AVAILABLE DATA.
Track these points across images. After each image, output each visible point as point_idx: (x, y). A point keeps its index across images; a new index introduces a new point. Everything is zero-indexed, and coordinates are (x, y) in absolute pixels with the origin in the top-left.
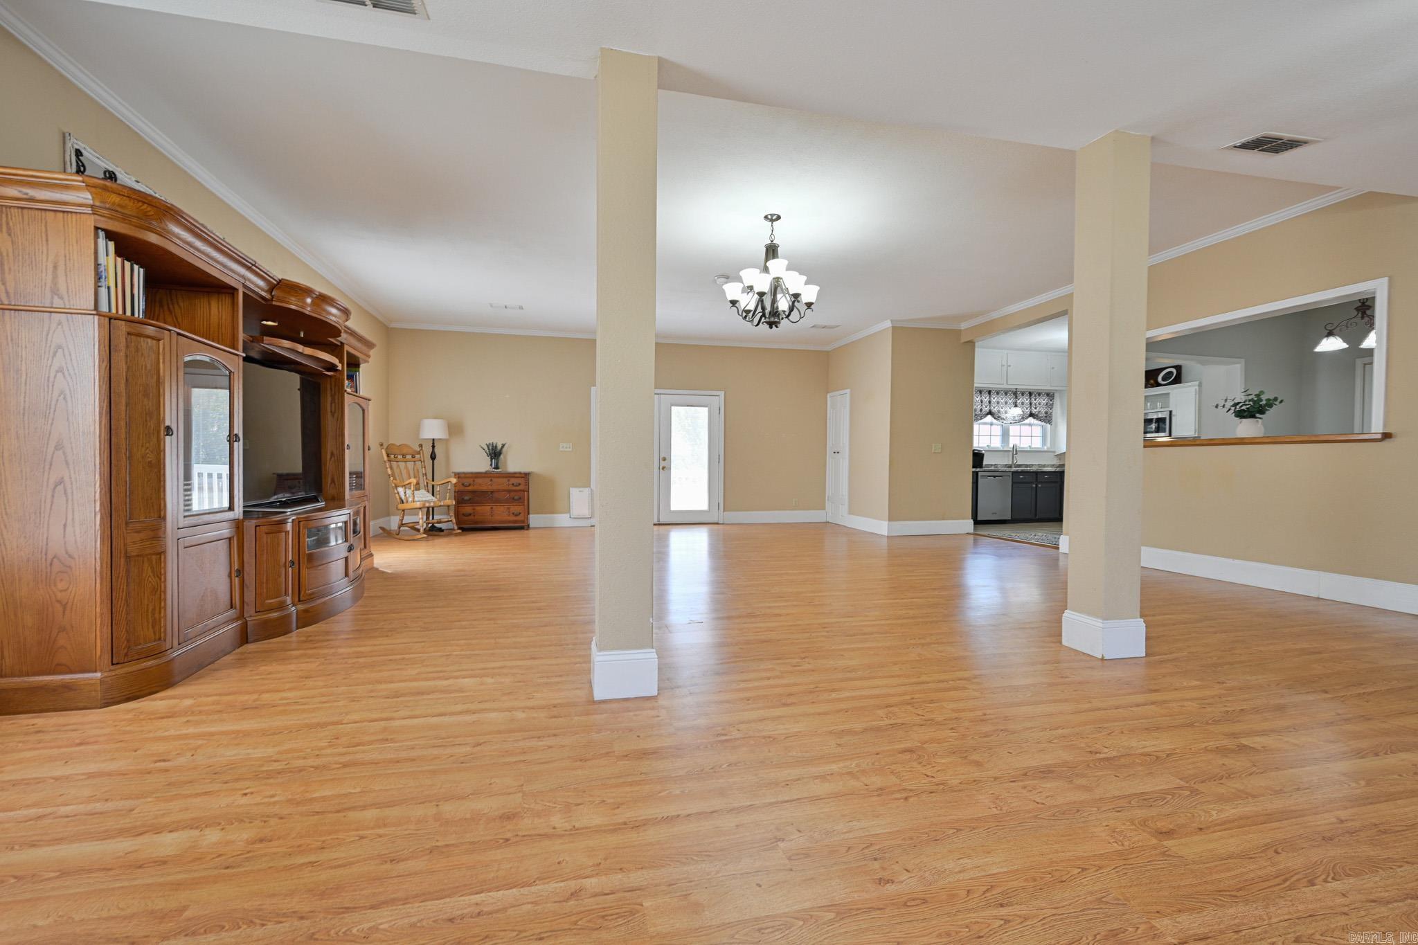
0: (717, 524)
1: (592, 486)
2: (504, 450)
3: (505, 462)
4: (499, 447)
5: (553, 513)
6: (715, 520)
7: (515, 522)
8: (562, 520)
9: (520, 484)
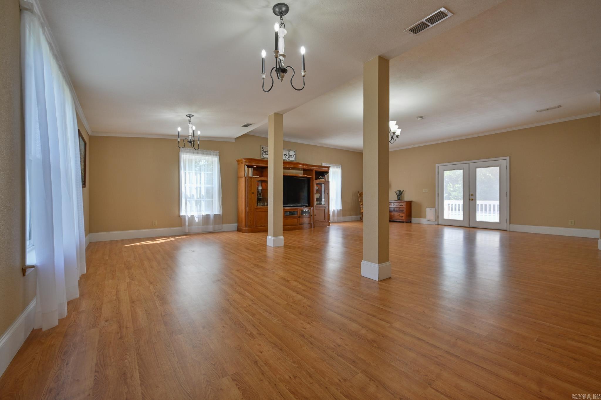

WORK INSTRUCTION.
Please copy the listing above word for word, leaving out the pictures.

ANSWER BOX.
Track these points across images. After each image, output each visible point as point_idx: (x, y). A point keeps its index across images; a new index introduces a new point. Everything is zero-indexed, and coordinates are (x, y) in absolute pixels with the origin in the top-left.
0: (717, 524)
1: (592, 486)
2: (504, 450)
3: (505, 462)
4: (499, 447)
5: (553, 513)
6: (715, 520)
7: (515, 522)
8: (562, 520)
9: (520, 484)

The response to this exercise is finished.